Required work: Could you reproduce all of the entries below without a single change?

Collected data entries
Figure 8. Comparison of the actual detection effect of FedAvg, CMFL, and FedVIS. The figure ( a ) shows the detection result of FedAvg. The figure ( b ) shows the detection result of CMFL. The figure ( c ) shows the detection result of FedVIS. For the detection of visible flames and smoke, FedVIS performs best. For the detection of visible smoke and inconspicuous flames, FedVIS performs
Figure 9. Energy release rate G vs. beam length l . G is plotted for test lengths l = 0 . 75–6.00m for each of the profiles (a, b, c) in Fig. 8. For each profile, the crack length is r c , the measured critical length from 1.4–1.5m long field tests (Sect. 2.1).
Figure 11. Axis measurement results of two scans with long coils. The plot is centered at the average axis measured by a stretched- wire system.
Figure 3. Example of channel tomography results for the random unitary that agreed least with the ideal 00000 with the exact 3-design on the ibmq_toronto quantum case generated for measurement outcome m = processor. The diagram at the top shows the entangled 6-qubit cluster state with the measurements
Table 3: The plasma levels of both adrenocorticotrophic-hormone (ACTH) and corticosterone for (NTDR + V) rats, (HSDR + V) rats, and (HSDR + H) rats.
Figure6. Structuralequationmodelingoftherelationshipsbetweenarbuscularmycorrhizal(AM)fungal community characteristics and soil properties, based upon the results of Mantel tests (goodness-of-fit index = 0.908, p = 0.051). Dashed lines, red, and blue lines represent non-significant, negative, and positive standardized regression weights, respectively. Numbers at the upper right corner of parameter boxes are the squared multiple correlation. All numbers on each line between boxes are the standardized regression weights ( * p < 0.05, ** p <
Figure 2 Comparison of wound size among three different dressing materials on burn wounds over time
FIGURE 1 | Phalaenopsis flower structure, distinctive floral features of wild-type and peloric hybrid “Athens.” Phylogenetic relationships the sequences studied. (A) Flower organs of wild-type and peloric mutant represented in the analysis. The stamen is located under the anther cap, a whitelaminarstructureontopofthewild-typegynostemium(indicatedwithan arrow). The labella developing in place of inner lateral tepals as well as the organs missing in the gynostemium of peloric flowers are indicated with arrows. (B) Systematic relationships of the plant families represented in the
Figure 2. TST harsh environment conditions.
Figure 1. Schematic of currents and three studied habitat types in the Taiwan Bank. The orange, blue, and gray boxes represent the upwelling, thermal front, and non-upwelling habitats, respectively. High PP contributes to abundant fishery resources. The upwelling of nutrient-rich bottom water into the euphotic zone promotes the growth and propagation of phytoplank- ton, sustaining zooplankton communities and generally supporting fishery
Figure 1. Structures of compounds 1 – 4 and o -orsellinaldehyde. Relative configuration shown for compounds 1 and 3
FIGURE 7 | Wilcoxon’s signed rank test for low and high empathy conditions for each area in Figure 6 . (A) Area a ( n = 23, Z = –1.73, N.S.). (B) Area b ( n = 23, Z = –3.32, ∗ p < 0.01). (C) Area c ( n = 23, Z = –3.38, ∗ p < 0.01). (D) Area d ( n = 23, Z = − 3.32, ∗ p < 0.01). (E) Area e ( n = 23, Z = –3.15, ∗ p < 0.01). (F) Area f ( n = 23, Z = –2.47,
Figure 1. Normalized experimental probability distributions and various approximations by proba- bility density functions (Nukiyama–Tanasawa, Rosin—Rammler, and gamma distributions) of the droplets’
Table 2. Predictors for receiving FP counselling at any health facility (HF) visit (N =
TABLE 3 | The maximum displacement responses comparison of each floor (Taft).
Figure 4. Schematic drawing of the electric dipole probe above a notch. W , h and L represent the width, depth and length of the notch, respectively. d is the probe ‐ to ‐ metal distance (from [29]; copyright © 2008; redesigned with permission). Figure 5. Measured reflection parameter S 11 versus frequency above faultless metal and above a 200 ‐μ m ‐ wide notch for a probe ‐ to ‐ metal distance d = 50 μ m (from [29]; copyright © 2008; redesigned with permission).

Solution to this task:
Figure 8. Comparison of the actual detection effect of FedAvg, CMFL, and FedVIS. The figure ( a ) shows the detection result of FedAvg. The figure ( b ) shows the detection result of CMFL. The figure ( c ) shows the detection result of FedVIS. For the detection of visible flames and smoke, FedVIS performs best. For the detection of visible smoke and inconspicuous flames, FedVIS performs
Figure 9. Energy release rate G vs. beam length l . G is plotted for test lengths l = 0 . 75–6.00m for each of the profiles (a, b, c) in Fig. 8. For each profile, the crack length is r c , the measured critical length from 1.4–1.5m long field tests (Sect. 2.1).
Figure 11. Axis measurement results of two scans with long coils. The plot is centered at the average axis measured by a stretched- wire system.
Figure 3. Example of channel tomography results for the random unitary that agreed least with the ideal 00000 with the exact 3-design on the ibmq_toronto quantum case generated for measurement outcome m = processor. The diagram at the top shows the entangled 6-qubit cluster state with the measurements
Table 3: The plasma levels of both adrenocorticotrophic-hormone (ACTH) and corticosterone for (NTDR + V) rats, (HSDR + V) rats, and (HSDR + H) rats.
Figure6. Structuralequationmodelingoftherelationshipsbetweenarbuscularmycorrhizal(AM)fungal community characteristics and soil properties, based upon the results of Mantel tests (goodness-of-fit index = 0.908, p = 0.051). Dashed lines, red, and blue lines represent non-significant, negative, and positive standardized regression weights, respectively. Numbers at the upper right corner of parameter boxes are the squared multiple correlation. All numbers on each line between boxes are the standardized regression weights ( * p < 0.05, ** p <
Figure 2 Comparison of wound size among three different dressing materials on burn wounds over time
FIGURE 1 | Phalaenopsis flower structure, distinctive floral features of wild-type and peloric hybrid “Athens.” Phylogenetic relationships the sequences studied. (A) Flower organs of wild-type and peloric mutant represented in the analysis. The stamen is located under the anther cap, a whitelaminarstructureontopofthewild-typegynostemium(indicatedwithan arrow). The labella developing in place of inner lateral tepals as well as the organs missing in the gynostemium of peloric flowers are indicated with arrows. (B) Systematic relationships of the plant families represented in the
Figure 2. TST harsh environment conditions.
Figure 1. Schematic of currents and three studied habitat types in the Taiwan Bank. The orange, blue, and gray boxes represent the upwelling, thermal front, and non-upwelling habitats, respectively. High PP contributes to abundant fishery resources. The upwelling of nutrient-rich bottom water into the euphotic zone promotes the growth and propagation of phytoplank- ton, sustaining zooplankton communities and generally supporting fishery
Figure 1. Structures of compounds 1 – 4 and o -orsellinaldehyde. Relative configuration shown for compounds 1 and 3
FIGURE 7 | Wilcoxon’s signed rank test for low and high empathy conditions for each area in Figure 6 . (A) Area a ( n = 23, Z = –1.73, N.S.). (B) Area b ( n = 23, Z = –3.32, ∗ p < 0.01). (C) Area c ( n = 23, Z = –3.38, ∗ p < 0.01). (D) Area d ( n = 23, Z = − 3.32, ∗ p < 0.01). (E) Area e ( n = 23, Z = –3.15, ∗ p < 0.01). (F) Area f ( n = 23, Z = –2.47,
Figure 1. Normalized experimental probability distributions and various approximations by proba- bility density functions (Nukiyama–Tanasawa, Rosin—Rammler, and gamma distributions) of the droplets’
Table 2. Predictors for receiving FP counselling at any health facility (HF) visit (N =
TABLE 3 | The maximum displacement responses comparison of each floor (Taft).
Figure 4. Schematic drawing of the electric dipole probe above a notch. W , h and L represent the width, depth and length of the notch, respectively. d is the probe ‐ to ‐ metal distance (from [29]; copyright © 2008; redesigned with permission). Figure 5. Measured reflection parameter S 11 versus frequency above faultless metal and above a 200 ‐μ m ‐ wide notch for a probe ‐ to ‐ metal distance d = 50 μ m (from [29]; copyright © 2008; redesigned with permission).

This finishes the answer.